GNP does have its weakness because it does not take into account inequalities in income, it only states the national average. It does not take into account general costs of living, as well as regional variations. A more realistic measure of differences would be to consider GNP converted at purchasing power parity rates. These compare different GNPs using exchange rates which take account of differences in the cost of living within their own country and the foreign country (USA). However, adjusting GNP at purchasing power parity rates can significantly alter a country’s ranking in world GDP league tables. For example, based on GNP per capita the cost of living in the US was about 3 times that of living in Morrocco (US$1040), however based on PPP Morrocco had a real figure of US$3090. Therefore it can be said that using PPP causes inaccuracies too.Generally, PPP lifts GNP per head for most developing countries but lowers it for developed countries.

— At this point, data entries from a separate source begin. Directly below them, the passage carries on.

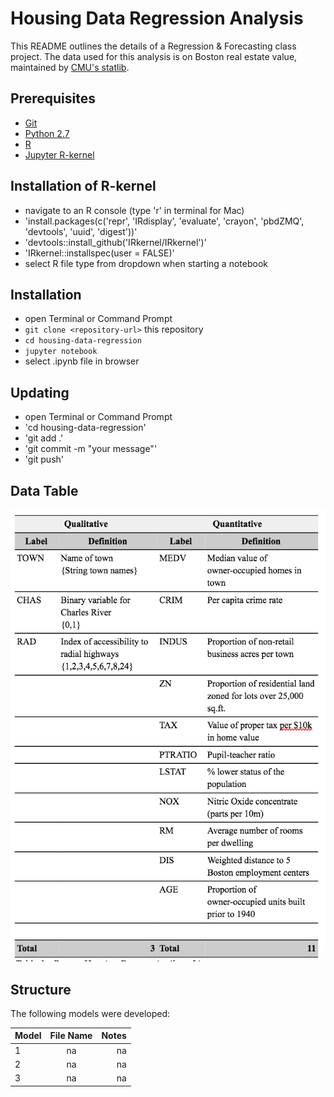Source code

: # Housing Data Regression Analysis
This README outlines the details of a Regression & Forecasting class project. The data used for this analysis is on Boston real estate value, maintained by [CMU's statlib](http://lib.stat.cmu.edu/datasets/boston_corrected.txt).

## Prerequisites

* [Git](http://git-scm.com/)
* [Python 2.7](https://www.python.org/download/releases/2.7/)
* [R](https://www.r-project.org/)
* [Jupyter R-kernel](https://irkernel.github.io/installation/)

## Installation of R-kernel

* navigate to an R console (type 'r' in terminal for Mac)
* 'install.packages(c('repr', 'IRdisplay', 'evaluate', 'crayon', 'pbdZMQ', 'devtools', 'uuid', 'digest'))'
* 'devtools::install_github('IRkernel/IRkernel')'
* 'IRkernel::installspec(user = FALSE)'
* select R file type from dropdown when starting a notebook


## Installation
* open Terminal or Command Prompt
* `git clone <repository-url>` this repository
* `cd housing-data-regression`
* `jupyter notebook`
* select .ipynb file in browser

## Updating
* open Terminal or Command Prompt
* 'cd housing-data-regression'
* 'git add .'
* 'git commit -m "your message"'
* 'git push'

## Data Table
![alt text](/data-table.png)

## Structure

The following models were developed:

| Model  | File Name  | Notes    |
| ------ |:----------:| --------:|
| 1      | na         |   na     |
| 2      | na         |   na     |
| 3      | na         |   na     |

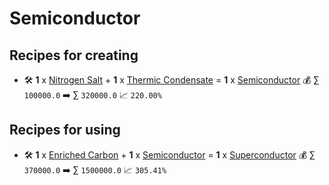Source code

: # Semiconductor

## Recipes for creating

* 🛠️ **1** x [Nitrogen Salt](<Nitrogen Salt.md>) + **1** x [Thermic Condensate](<Thermic Condensate.md>) = **1** x [Semiconductor](<Semiconductor.md>) 💰 ∑ `100000.0` ➡️ ∑ `320000.0` 📈 `220.00%`


## Recipes for using

* 🛠️ **1** x [Enriched Carbon](<Enriched Carbon.md>) + **1** x [Semiconductor](<Semiconductor.md>) = **1** x [Superconductor](<Superconductor.md>) 💰 ∑ `370000.0` ➡️ ∑ `1500000.0` 📈 `305.41%`
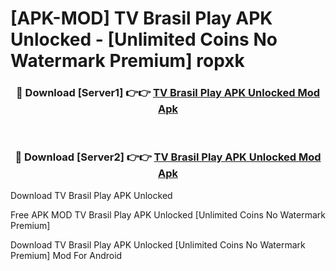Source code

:# [APK-MOD] TV Brasil Play APK Unlocked - [Unlimited Coins No Watermark Premium] ropxk



<div align="center">
<h3>🔴 Download [Server1] 👉👉 <a href="https://momento.my/?title=TV_Brasil_Play_APK_Unlocked">TV Brasil Play APK Unlocked Mod Apk</a></h3><br>

<h3>🔴 Download [Server2] 👉👉 <a href="https://momento.my/?title=TV_Brasil_Play_APK_Unlocked">TV Brasil Play APK Unlocked Mod Apk</a></h3>
</div>



Download TV Brasil Play APK Unlocked 

Free APK MOD TV Brasil Play APK Unlocked [Unlimited Coins No Watermark Premium]

Download TV Brasil Play APK Unlocked [Unlimited Coins No Watermark Premium] Mod For Android
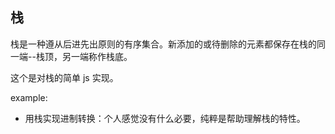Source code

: ## 栈
栈是一种遵从后进先出原则的有序集合。新添加的或待删除的元素都保存在栈的同一端--栈顶，另一端称作栈底。

这个是对栈的简单 js 实现。

example:
* 用栈实现进制转换：个人感觉没有什么必要，纯粹是帮助理解栈的特性。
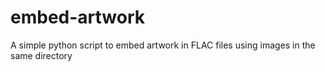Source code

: # embed-artwork
A simple python script to embed artwork in FLAC files using images in the same directory
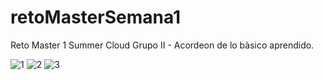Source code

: # retoMasterSemana1
Reto Master 1 Summer Cloud Grupo II - Acordeon de lo bàsico aprendido.

![1](https://user-images.githubusercontent.com/87103586/125176358-5d358800-e198-11eb-9ccb-458ca1ff3ae3.png)
![2](https://user-images.githubusercontent.com/87103586/125176359-5f97e200-e198-11eb-844a-8d9b14070f1d.png)
![3](https://user-images.githubusercontent.com/87103586/125176361-60c90f00-e198-11eb-804d-58816edad5a5.png)

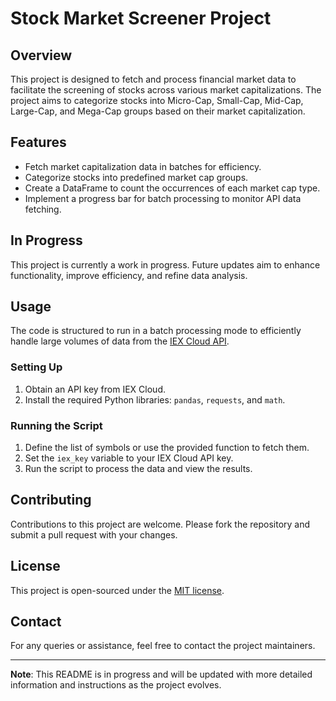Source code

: # Stock Market Screener Project

## Overview
This project is designed to fetch and process financial market data to facilitate the screening of stocks across various market capitalizations. The project aims to categorize stocks into Micro-Cap, Small-Cap, Mid-Cap, Large-Cap, and Mega-Cap groups based on their market capitalization.

## Features
- Fetch market capitalization data in batches for efficiency.
- Categorize stocks into predefined market cap groups.
- Create a DataFrame to count the occurrences of each market cap type.
- Implement a progress bar for batch processing to monitor API data fetching.

## In Progress
This project is currently a work in progress. Future updates aim to enhance functionality, improve efficiency, and refine data analysis.

## Usage
The code is structured to run in a batch processing mode to efficiently handle large volumes of data from the [IEX Cloud API](https://iexcloud.io/).

### Setting Up
1. Obtain an API key from IEX Cloud.
2. Install the required Python libraries: `pandas`, `requests`, and `math`.

### Running the Script
1. Define the list of symbols or use the provided function to fetch them.
2. Set the `iex_key` variable to your IEX Cloud API key.
3. Run the script to process the data and view the results.

## Contributing
Contributions to this project are welcome. Please fork the repository and submit a pull request with your changes.

## License
This project is open-sourced under the [MIT license](LICENSE.txt).

## Contact
For any queries or assistance, feel free to contact the project maintainers.

---

**Note**: This README is in progress and will be updated with more detailed information and instructions as the project evolves.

Another indicator of development economist’s use is Gross Domestic Product or GDP. GDP can be obtained by dividing the monetary value of all goods and services produced by a nation in one year by its total population. Both GDP and GNP aim to show the differences in wealth of a country and between countries. Generally, it is said that the lower the level of GDP the poorer the development level of the country. For example, a low level of GDP would indicate poor infrastructure. An economic growth rate of 8 to 10% has been achieved in China and Ireland more recently and by several Southeast Asian countries over the past decade.

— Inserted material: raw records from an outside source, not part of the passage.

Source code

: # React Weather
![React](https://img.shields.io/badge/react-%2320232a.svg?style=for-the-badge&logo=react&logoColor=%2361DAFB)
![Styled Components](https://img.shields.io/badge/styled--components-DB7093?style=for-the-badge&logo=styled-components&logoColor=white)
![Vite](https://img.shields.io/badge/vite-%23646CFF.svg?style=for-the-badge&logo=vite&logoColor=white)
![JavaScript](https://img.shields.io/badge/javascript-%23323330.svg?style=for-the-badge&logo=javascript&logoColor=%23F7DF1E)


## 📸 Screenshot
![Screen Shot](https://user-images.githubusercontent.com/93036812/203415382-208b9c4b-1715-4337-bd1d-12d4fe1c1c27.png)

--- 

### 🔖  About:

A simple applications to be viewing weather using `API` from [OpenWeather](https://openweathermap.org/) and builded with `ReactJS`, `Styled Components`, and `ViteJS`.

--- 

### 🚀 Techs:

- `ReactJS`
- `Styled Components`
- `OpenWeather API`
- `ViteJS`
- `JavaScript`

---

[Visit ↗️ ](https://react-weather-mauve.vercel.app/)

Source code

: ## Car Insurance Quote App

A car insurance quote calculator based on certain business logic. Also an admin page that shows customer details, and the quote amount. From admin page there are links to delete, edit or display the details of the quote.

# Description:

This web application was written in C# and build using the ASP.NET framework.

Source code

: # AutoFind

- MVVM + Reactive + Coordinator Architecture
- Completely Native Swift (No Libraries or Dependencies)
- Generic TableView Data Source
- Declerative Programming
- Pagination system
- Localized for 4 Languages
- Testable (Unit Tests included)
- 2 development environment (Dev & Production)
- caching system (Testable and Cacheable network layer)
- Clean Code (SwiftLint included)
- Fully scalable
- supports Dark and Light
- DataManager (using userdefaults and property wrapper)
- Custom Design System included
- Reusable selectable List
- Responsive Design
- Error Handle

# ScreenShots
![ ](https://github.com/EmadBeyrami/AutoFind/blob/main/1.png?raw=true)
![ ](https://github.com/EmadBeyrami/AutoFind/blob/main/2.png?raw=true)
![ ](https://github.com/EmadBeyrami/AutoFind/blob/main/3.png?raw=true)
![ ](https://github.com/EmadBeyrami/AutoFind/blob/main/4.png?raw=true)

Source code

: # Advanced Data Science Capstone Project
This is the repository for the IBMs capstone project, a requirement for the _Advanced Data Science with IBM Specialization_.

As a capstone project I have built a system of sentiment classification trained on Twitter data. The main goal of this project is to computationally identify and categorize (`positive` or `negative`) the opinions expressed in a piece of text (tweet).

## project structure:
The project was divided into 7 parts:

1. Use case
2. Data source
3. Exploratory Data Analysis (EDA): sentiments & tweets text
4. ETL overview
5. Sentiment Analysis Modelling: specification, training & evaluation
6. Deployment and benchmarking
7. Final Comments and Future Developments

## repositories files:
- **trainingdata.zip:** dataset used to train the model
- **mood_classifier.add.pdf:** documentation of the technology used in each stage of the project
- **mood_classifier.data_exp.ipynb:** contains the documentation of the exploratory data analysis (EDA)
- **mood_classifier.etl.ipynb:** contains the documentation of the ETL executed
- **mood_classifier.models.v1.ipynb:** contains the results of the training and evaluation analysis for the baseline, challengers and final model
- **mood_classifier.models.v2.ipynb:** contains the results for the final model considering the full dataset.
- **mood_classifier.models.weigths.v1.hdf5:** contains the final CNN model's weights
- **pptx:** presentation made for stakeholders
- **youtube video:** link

Although one of the weaknesses of economic indicators are that they only show the state of the countries economy rather then the general well being. Social indicators often combine factors such as literacy, mortality and life expectancy. This is much more representative as they revel the general standard of living in each country. Another disadvantage of using GNP/GDP figures is that they can be unreliable in their use and validity. For example they are more accurate in countries that have many economic transactions and where goods, services and labour can be measured as they pass trough a market place, whereas in places where markets are less developed and trading is done informally GDP figures are less reliable.
The best social indicator is the human development index as it is a combination of adult literacy and years of schooling, life expectancy and GDP per person. The HDI was developed by the UN and extends the definition of development. Since its introduction in 1990 the HDI is recognized as a valuable tool which draws attention to important issues quite effectively. Nevertheless, although the HDI measures overall progress in a country in achieving human development, based on the three criteria its weakness is it does not show differences between rural and urban areas, between different regions or different genders. Another major criticism of the HDI is that it contains no measure of human rights or freedom, as it is difficult to measure compared to measuring the economic development within a country.
It can be deduced that although social and economic indicators do have their relative
merits, they have many weaknesses. Generally, it can be said that economic indicators measures the wealth of the country but gives little indication of the standard of living of the majority of people.
Social indicators may seem to be better indicators because they reveal the general standard of living in a country; however they do not reflect inequalities in income distribution. They also don’t take into account constant review as definitions and concepts of the term development change.